I was wondering if you could answer my question... I just got a microdermal (not sure if that's the correct term) piercing on the back part of my neck a few days ago. It doesn't hurt whatsoever, except for some sensitivity, which I'm ok with. I've applied purified sea salt to the area 3 times a day. The only time I actually touch it is wiggling it a little right after I spray my neck with the sea salt. My main concern is the jewelry piece. When you look at the piece like it's in front of you, it looks flat against my neck. However, when you look at it from the side, the bottom part of the piece is slightly at an angle, like it's popping out a little. The piercer said to try turning it, which I did. If it was still like that she said to come back and she'd turn it for me. I went 3 days after I'd gotten the piercing. She turned it quite a few times and she said it was fine. However, it still looks the same. I don't know if it's my body rejecting the piece, or if it's just swelling from the piercing.

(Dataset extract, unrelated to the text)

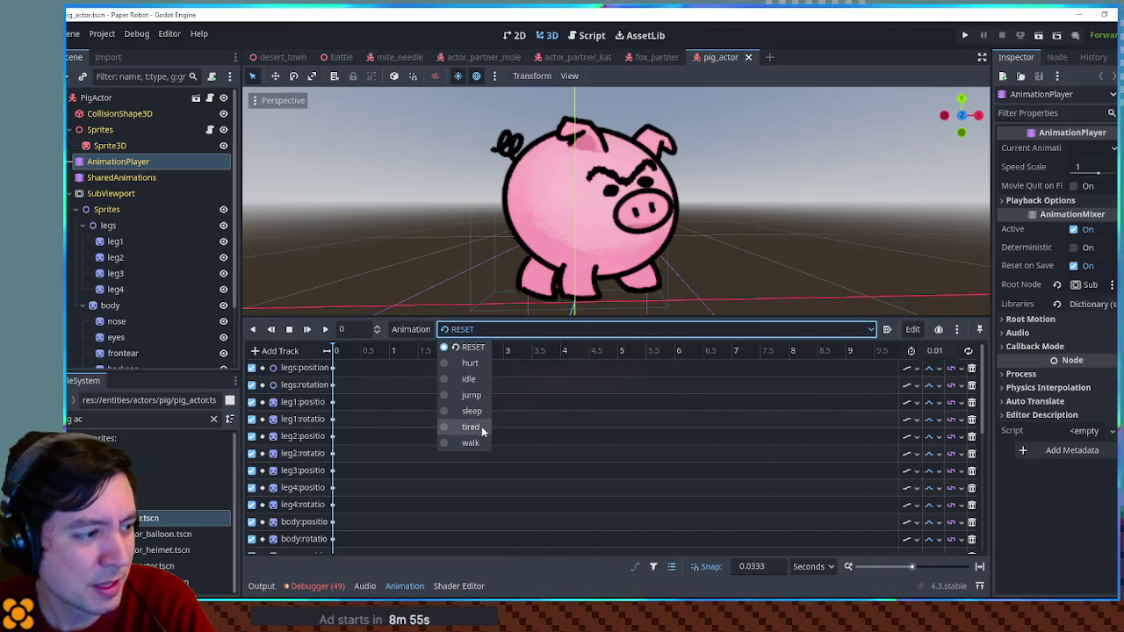
left_click(471, 427)
Step: Play the pig's tired animation, then return it to the RESET pose
left_click(325, 329)
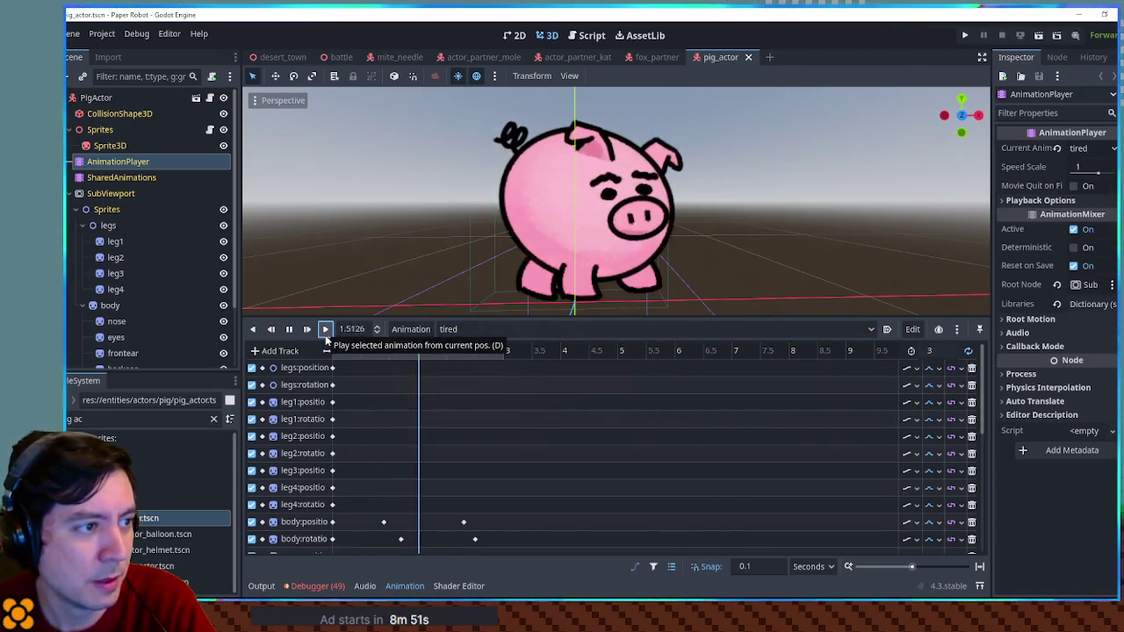
left_click(471, 330)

My worry is the angle that it's at. I just want to be sure with the angle that it's at, it won't affect the healing process, or interfere with me being able to change the jewelery in a few months time. If you need a picture of the piercing to have a better idea, just let me know. I trust the piercer with what she said, but only so much. It helps if I hear from another professional person's point of view. Thank you so much for any and all help you can provide with my situation!!!!

My reply:
If your jewelry isn't resting flush with your body when your single-point piercing is new, then either it isn't in deep enough, or the piece is put in too shallowly. With it starting at resting at an angle (again, rather than flat against your skin), you're VERY unlikely to end up with an adornment that stays in for any length of time. I don't know that "turning it" is helpful--that's not part of the standard care. Also, saline soaks or compresses are preferred to sprays. This passage from The Piercing Bible explains some of the benefits of a soak that you miss out on by using a spray:

The Soak
One of the best things you can do for all healing or irritated piercings is a saline soak. A warm, mild saltwater solution irrigates, cleanses, and allows the cells to rejuvenate.9 Saline soaks keep the cells well hydrated while simultaneously flushing out fluid and cellular material that accumulate in the wound. This reduces crusting and helps prevent pockets of trapped matter, which can create unsightly and difficult-to-eliminate bumps. If this debris is not removed, it can impede healing.10 The warm water also opens capillaries and stimulates blood flow, which transports oxygen to the region, promoting healing.

This is not an invitation to swim in the ocean, where you might encounter numerous microbes, motor oil, and other hazards. The goal is to use a solution with a saline concentration similar to that of the human body. Either make your own by follow- ing “The Recipe,” opposite page, or use normal saline (a 0.9 percent sodium chloride solution).

You can read much more about the soaks in the aftercare chapter of my book.

I'd return to your piercer and if she can't get it to rest flat without any tilting, you may want to have her remove it, and then wait until it is healed and try again. Something other factors that are important to know: surface anchors/microdermals require care and attention for the entire time that you wear them, and they may be a more temporary form of adornment than ordinary body piercings. It is not uncommon for them to stay for a few years, but it is rare for them to remain in place for many years, as body piercings usually do once healed.

Also from The Piercing Bible:

I’ve seen only one surface placement that routinely heals easily and remains in place for a decade or longer: the nape (back of the neck).

So if your tissue there is pliable and you want a long-term adornment to wear in this particular area of your body, you may have better luck with a surface piercing, rather than a surface anchor.